/COMP8755SynForHPE

COMP8755 - Individual Computing Project

Primary LanguagePython

COMP8755SynForHPE

1. Project Introduction

COMP8755 - Individual Computing Project - The Australian National University

Title: Synthetic Avatars for Real-World Human Pose Estimation

UID: u7212335

Name: Qinyu Zhao

Supervisor: Dr. Liang Zheng

Examples

Fig. 1. Examples of the synthetic images.

2. Abstract

Human pose estimation (HPE), aiming to localize the human body parts in an image or a video, is a computer vision task with a wide variety of applications. Although the resurrection of deep learning has promoted the rapid development in HPE, the current research still suffers from the lack of large-scale datasets with great diversity.

Increasing attention has been paid to synthesizing human images to improve HPE models. However, three challenges are recognized in the project, including (1) making the synthetic images more realistic, (2) boosting variability in the synthetic datasets, and (3) generating meaningful training samples.

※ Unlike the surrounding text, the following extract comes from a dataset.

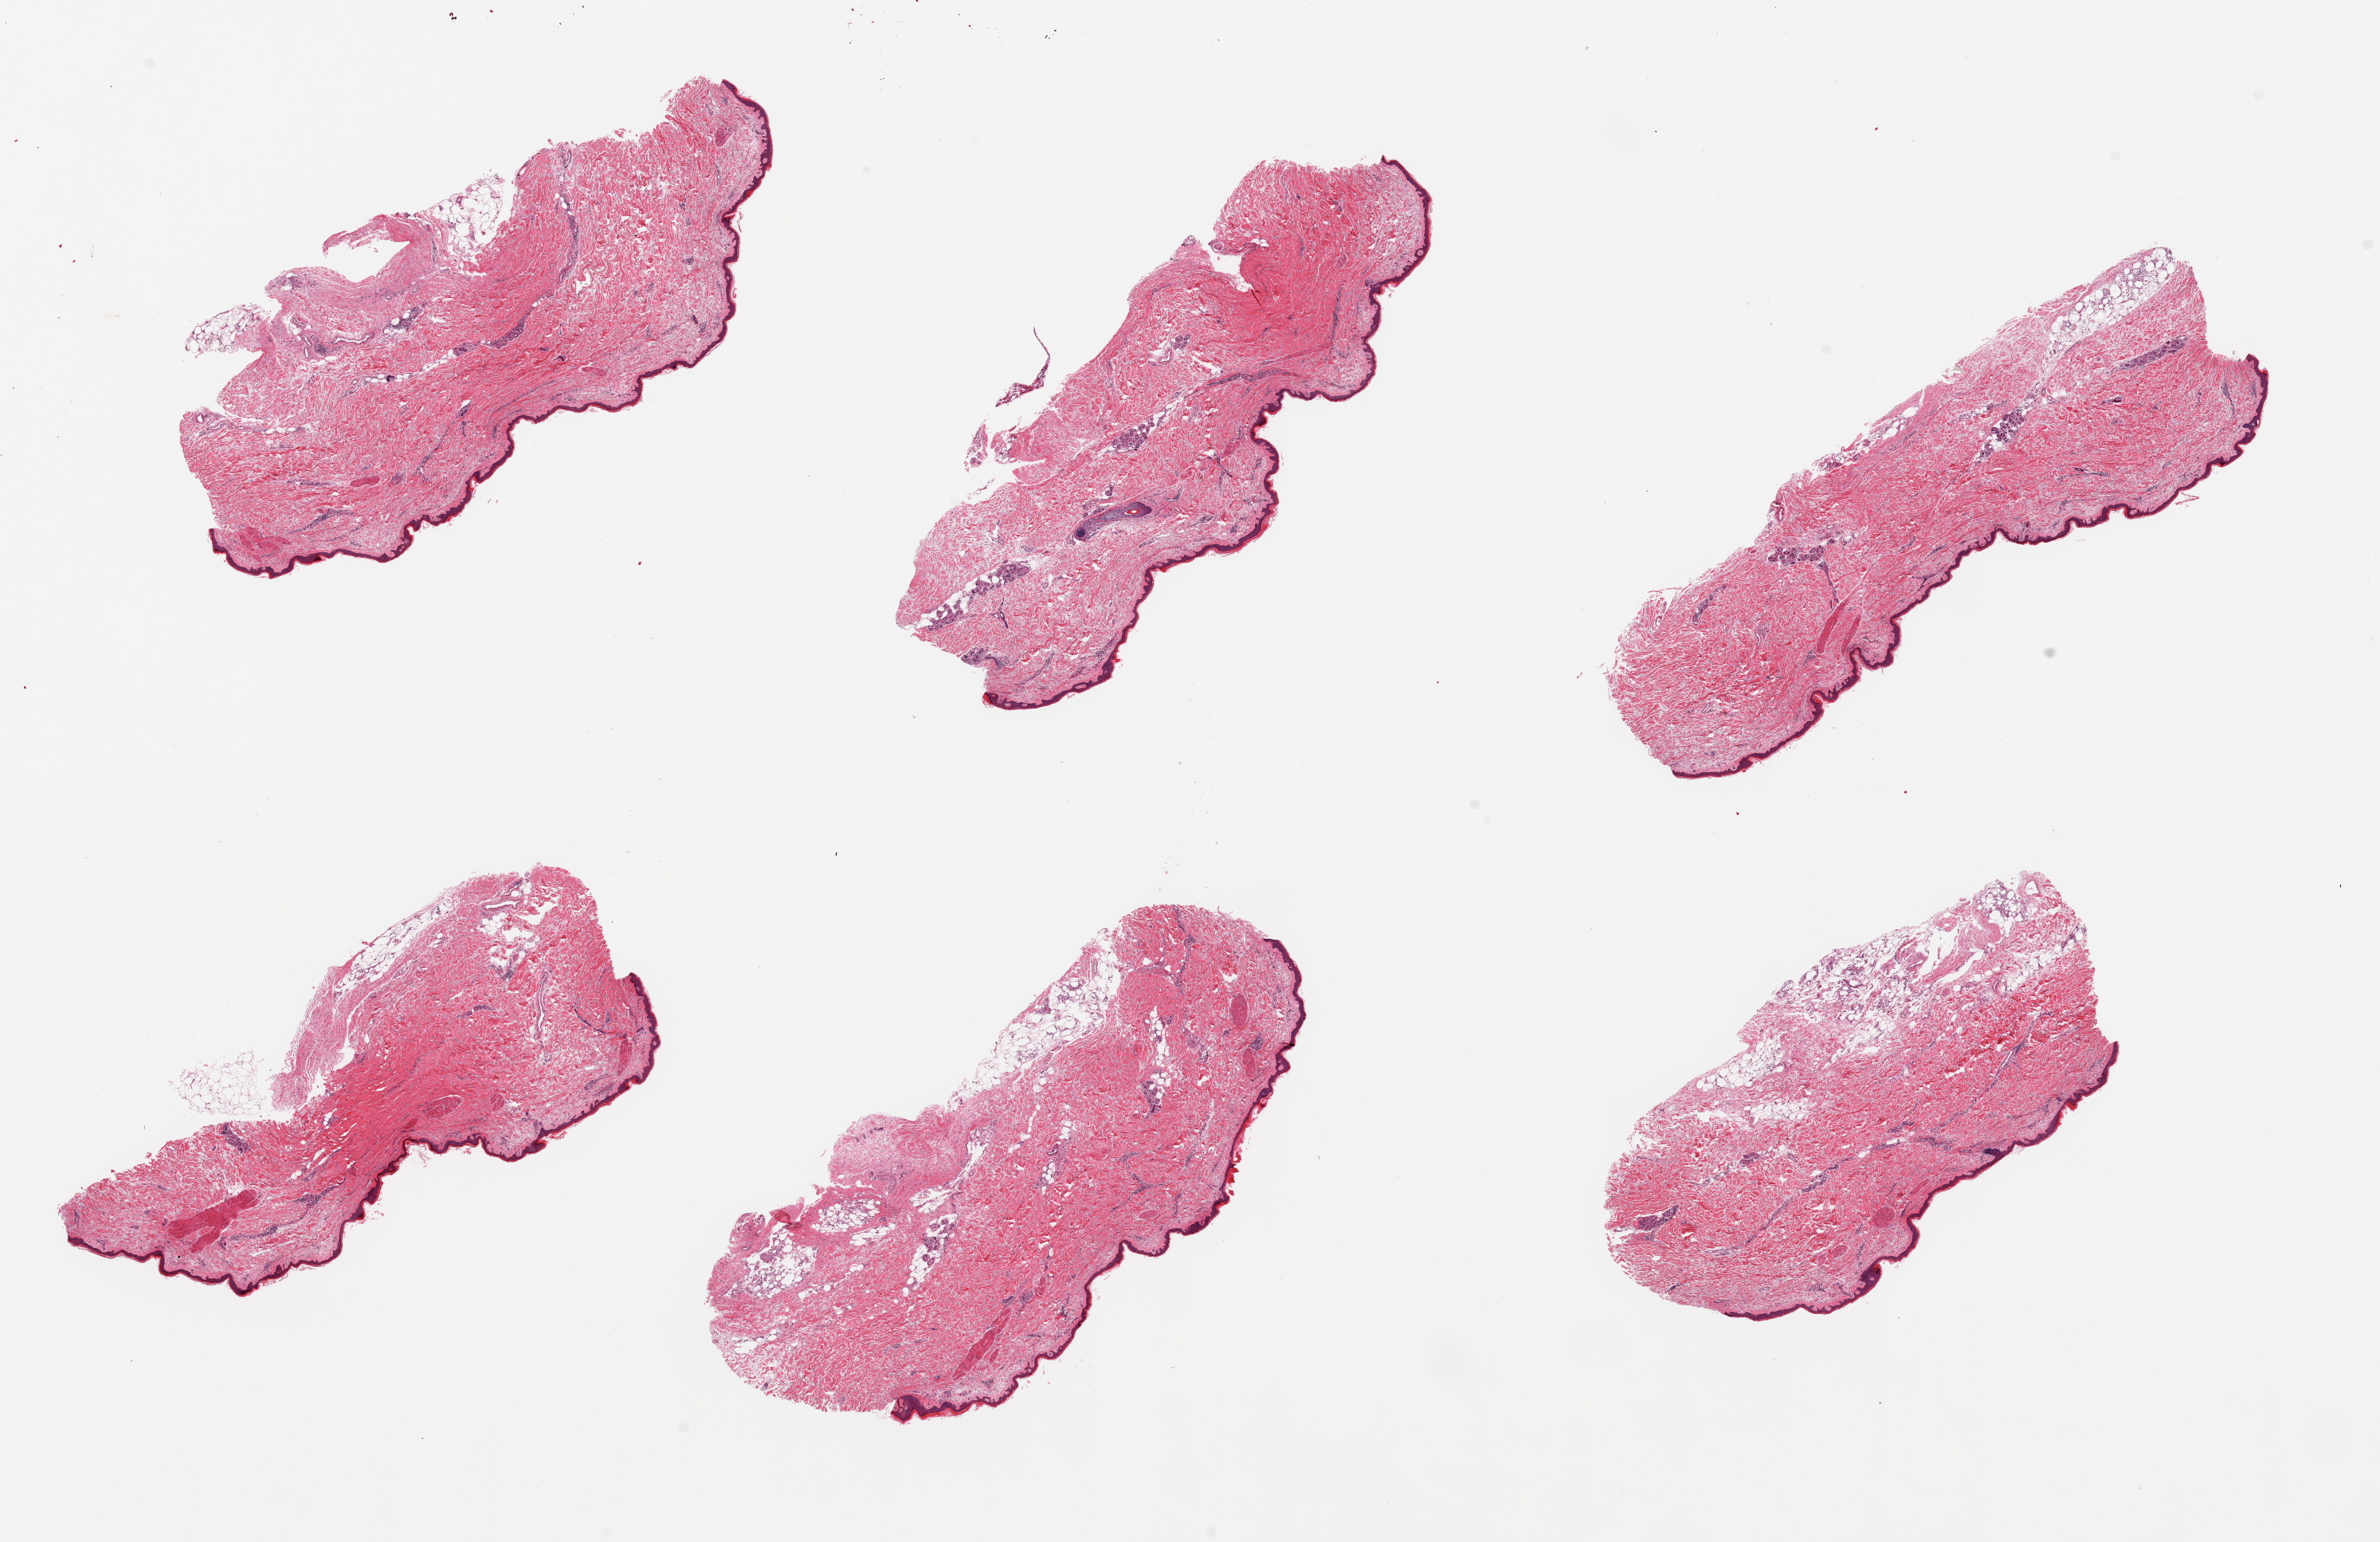
H&E whole-slide image, brightfield — shown as a low-resolution overview of the whole scanned area (about 23.6 x 15.3 mm); PAXgene-fixed, paraffin-embedded tissue; target tissue: skin of lower leg; donor tissue sample. Male donor.
Reviewer comment on this tissue sample: 6 pieces; well trimmed; up to 10% dermal fat.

To address this, this project proposes an improved framework. First, a synthesis pipeline is set up, which combines deep neural networks (DNNs) and a pretrained human body model and remarkably improves the appearance of synthetic humans. Second, datasets are collected to provide various subjects, poses, and backgrounds. Last, 3D object models and synthetic humans without backgrounds are randomly transformed and inserted into the synthetic images to generate more occlusion, making samples more beneficial to training. Qualitative analysis and quantitative experiments are conducted to show the advantages of our dataset.

3. The Synthetic Dataset

The project snythesize 50,000 images. You can download them via Google Drive.

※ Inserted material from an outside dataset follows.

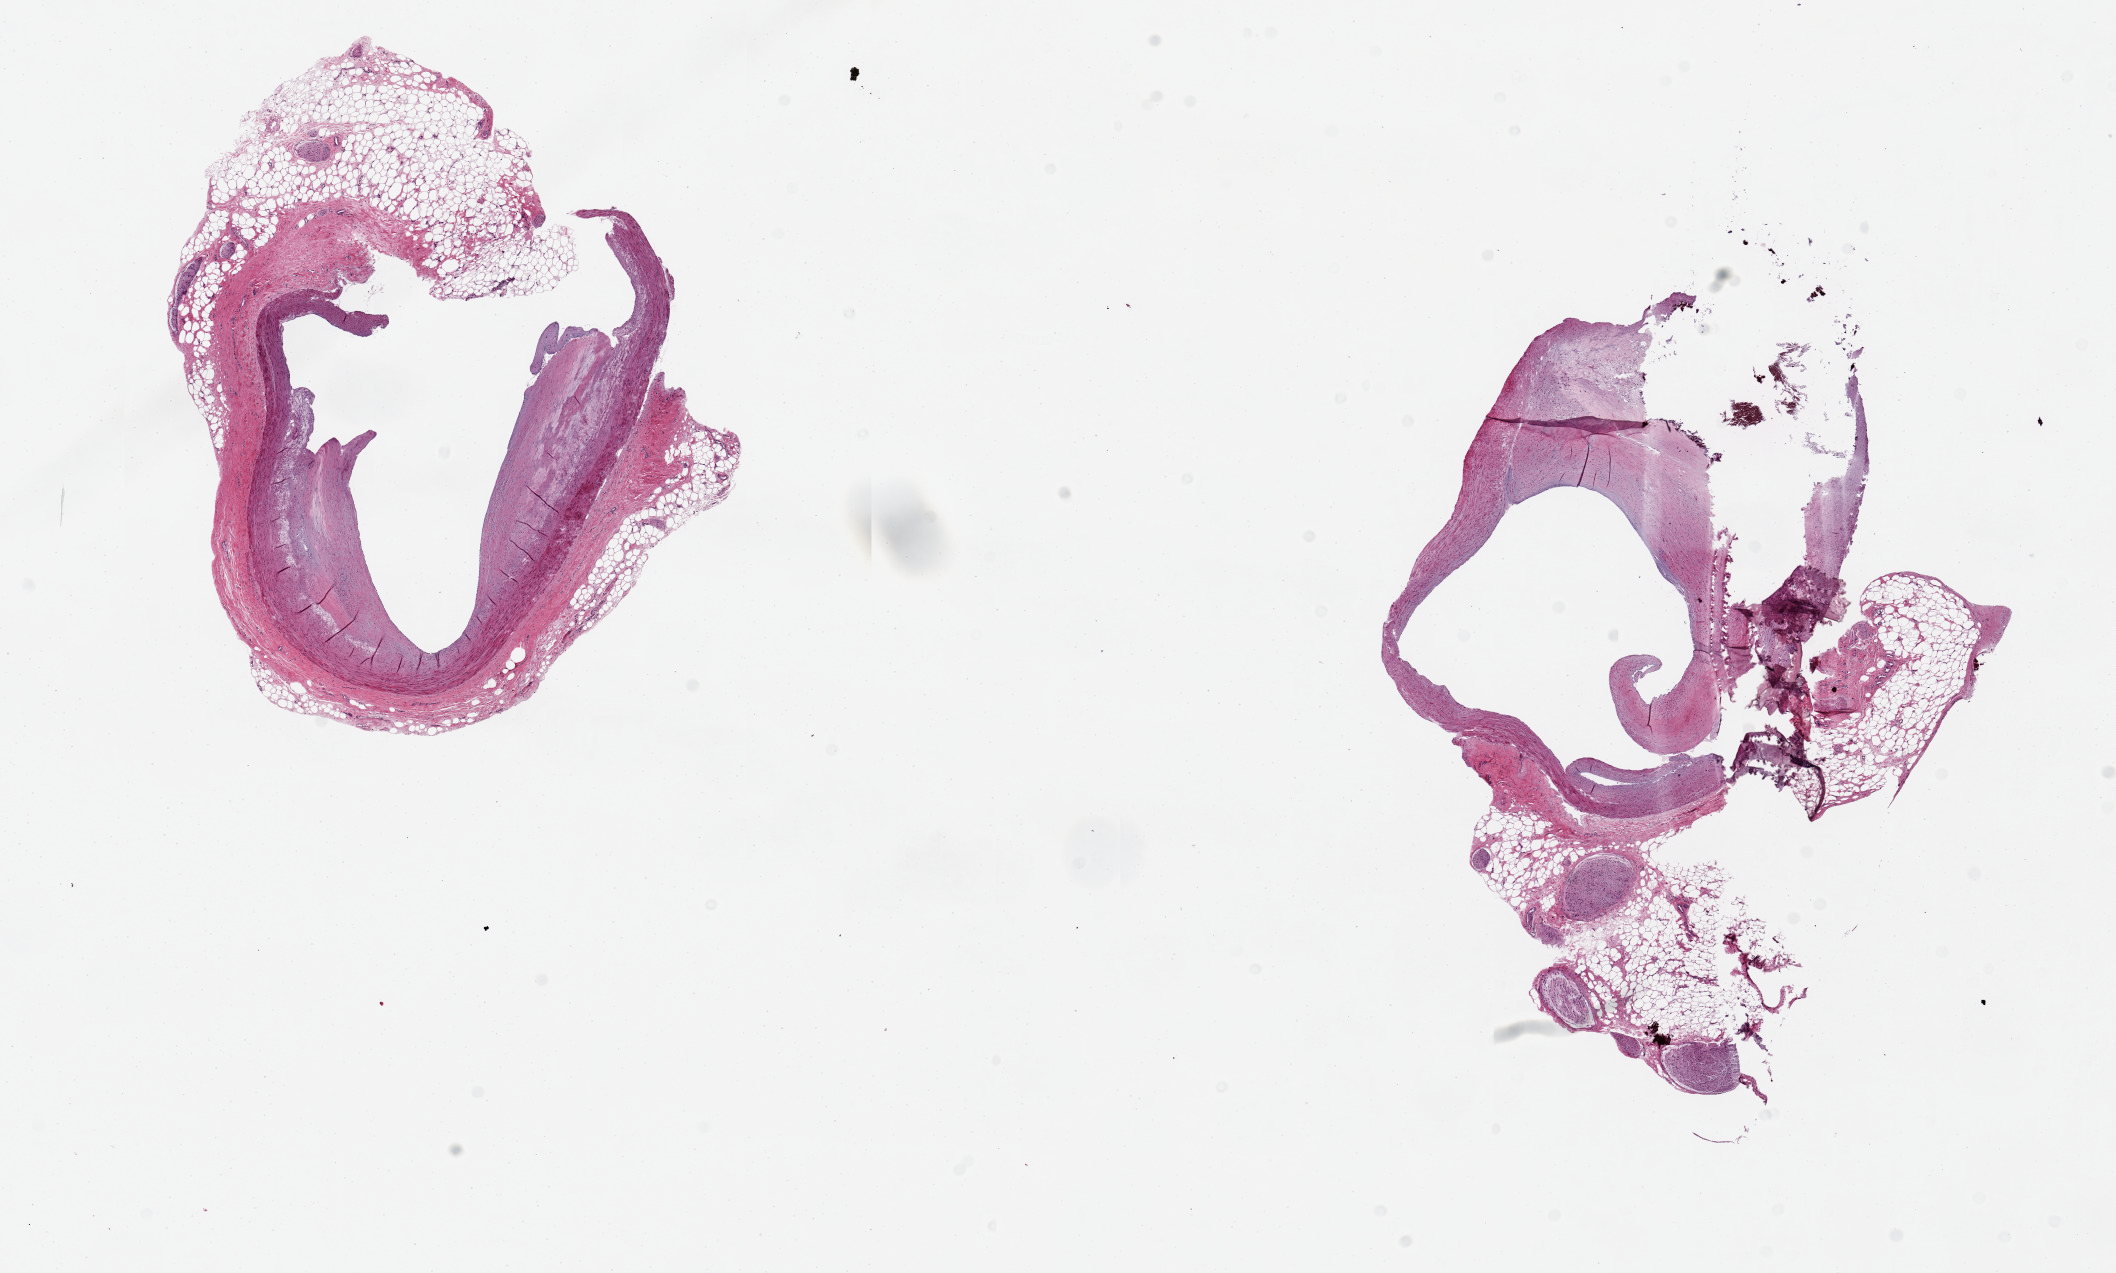
Whole-slide image, haematoxylin and eosin stain — shown as a low-resolution overview of the whole scanned area (about 16.7 x 10.1 mm, from a 20x scan); PAXgene-fixed, paraffin-embedded tissue; target tissue: coronary artery; tissue donor sample. Donor sex: female.
Pathologist's review note for this sample: 2 pieces, 6x4.5 & 7x5mm; nubbins of adherent fat on both, up to ~2.5mm; 40-50% occlusive atherosclerosis, focally calcified.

There are three zip files:

-- COMP8755

| -- haven.zip

​ The images of 3D models used in our project for generating object-to-human occlusion

| -- syn_human.zip

​ The synthetic humans without background. They are used in our project for generating human-to-human occlusion

| -- synthesis_dataset.zip

​ The synthetic dataset containing 50,000 images.

4. This Repository

PoseGAN

​ A Generative Adversarial Network-based model to generate various poses. It is not used in the final project, but it's an interestring future direction.

Pretrain

​ A framework to pretrain a model in Pytorch.

SPIN

​ A model used to extract pose and shape parameters from images, which was proposed by a previous paper [1].

​ What I did:

  • Add more dataset classes to suport COCO 2017

  • Exploit it to extract pose and shape parameters

deep-high-resolution-net.pytorch

​ An official pytorch implementation of [2] with a focus on learning reliable high-resolution representations.

​ What I did:

  • Add more dataset classes to suport synthetic datasets
  • Write experiment configurations to run pretraining experiments
  • Run quantitative experiments to show the advantages of our dataset.

iPERCore

​ A framework exploited to do motion imitation, which was proposed by [3].

​ What I did:

  • Modify it and set up a synthesis pipeline, which combines deep neural networks (DNNs) and a pretrained human body model and remarkably improves the appearance of synthetic humans.
  • Collect datasets of subjects, poses, and backgrounds to boost variability in the synthetic dataset.
  • Randomly transform and insert 3D object models and synthetic humans without backgrounds into the synthetic images to generate more occlusion, making samples more beneficial to training.

surreal

​ A previous work on synthesizing dataset for human pose estimation [4].

​ What I did:

  • Change the background dataset to images without persons in COCO
  • Change the output and annotations to images with 2D keypoint annotations
  • Run it to synthesize images as baseline.

References

[1] Kolotouros, Nikos, et al. "Learning to reconstruct 3D human pose and shape via model-fitting in the loop." Proceedings of the IEEE/CVF International Conference on Computer Vision. 2019.

[2] Sun, Ke, et al. "Deep high-resolution representation learning for human pose estimation." Proceedings of the IEEE/CVF conference on computer vision and pattern recognition. 2019.

[3] Liu, Wen, et al. "Liquid warping gan with attention: A unified framework for human image synthesis." IEEE Transactions on Pattern Analysis and Machine Intelligence (2021).

[4] Varol, Gul, et al. "Learning from synthetic humans." Proceedings of the IEEE conference on computer vision and pattern recognition. 2017.